Selasa 06 Jun 2017 21:49 WIB

Perlu Terobosan Percepat Program Sejuta Rumah

Presiden Joko Widodo (kedua kiri) didampingi Menteri Pekerjaan Umum dan Perumahan Rakyat (PUPR) Basoeki Hadimoeljono (kanan), Direktur Utama PT Bank Tabungan Negara (BTN) Maryono (keempat kanan) meninjau bangunan rumah Villa Kencana Cikarang untuk masyarakat berpenghasilan rendah usai peresmian di kawasan Sukatani, Kabupaten Bekasi, Jawa Barat, Kamis (4/5).
Foto: Antara/Risky Andrianto
Presiden Joko Widodo (kedua kiri) didampingi Menteri Pekerjaan Umum dan Perumahan Rakyat (PUPR) Basoeki Hadimoeljono (kanan), Direktur Utama PT Bank Tabungan Negara (BTN) Maryono (keempat kanan) meninjau bangunan rumah Villa Kencana Cikarang untuk masyarakat berpenghasilan rendah usai peresmian di kawasan Sukatani, Kabupaten Bekasi, Jawa Barat, Kamis (4/5).

REPUBLIKA.CO.ID JAKARTA -- Pemerintah diminta untuk memberikan kemudahan peraturan bagi para pengembang agar mereka tertarik membangun rumah sederhana bagi masyarakat berpengharsilan rendah (MBR). hal itu dinilai penting guna mempermudah mewujudkan program sejuta rumah yang dicanangkan pemerintahan Presiden Joko Widodo. 

Menurut Asmat Amin, Managing Director SPS Group, Selasa (6/6) saat ini masalah pembangunan rumah bagi MBR adalah kian terbatasnya lahan perumahan.
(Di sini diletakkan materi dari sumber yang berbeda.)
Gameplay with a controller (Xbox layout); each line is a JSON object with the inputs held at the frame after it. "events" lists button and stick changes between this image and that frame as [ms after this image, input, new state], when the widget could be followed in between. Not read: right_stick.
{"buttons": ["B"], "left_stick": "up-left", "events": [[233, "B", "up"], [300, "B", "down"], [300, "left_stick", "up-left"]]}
Hal itu memicu kenaikan harga tanah yang kian tak terkendali. Di sisi lain, pengembang dihadapkan pada kenyataan kebijakan BI checking. Kebijakan itu memungkinkan perbankan menolak pengajuan kredit karena penghasilan calon nasabah dianggap tidak mencukupi untuk membayar cicilan rumah. Apalagi bila calon nasabah juga masih memiliki tanggungan hutang lainnya. 

Pihaknya berharap ada semacam kelonggaran bagi kebijakan BI checking ini. Apalagi bertepatan dengan saat dimana pengembang masih bersemangat membangun rumah bagi MBR. Amin mengakui sampai kini ada sejumlah calon konsumen MBR proyeknya yang gagal memiliki hunian lantaran masalah BI checking tersebut. "Masyarakat masih kurang paham dengan BI checking ini," katanya. 

Di sisi lain, kebijakan pemerintah dalam menetapkan harga rumah bagi MBR yang sama di semua daerah dinilai merugikan pengembang. Menurutnya, upah miminum regional (UMR) buruh di setiap daerah berbeda. Di daerah yang makmur, UMR pekerja akan lebih tinggi dibanding daerah lainnya yang kurang makmur. "Harga rumah perlu direvisi sesuai UMR setempat," kata Amin. 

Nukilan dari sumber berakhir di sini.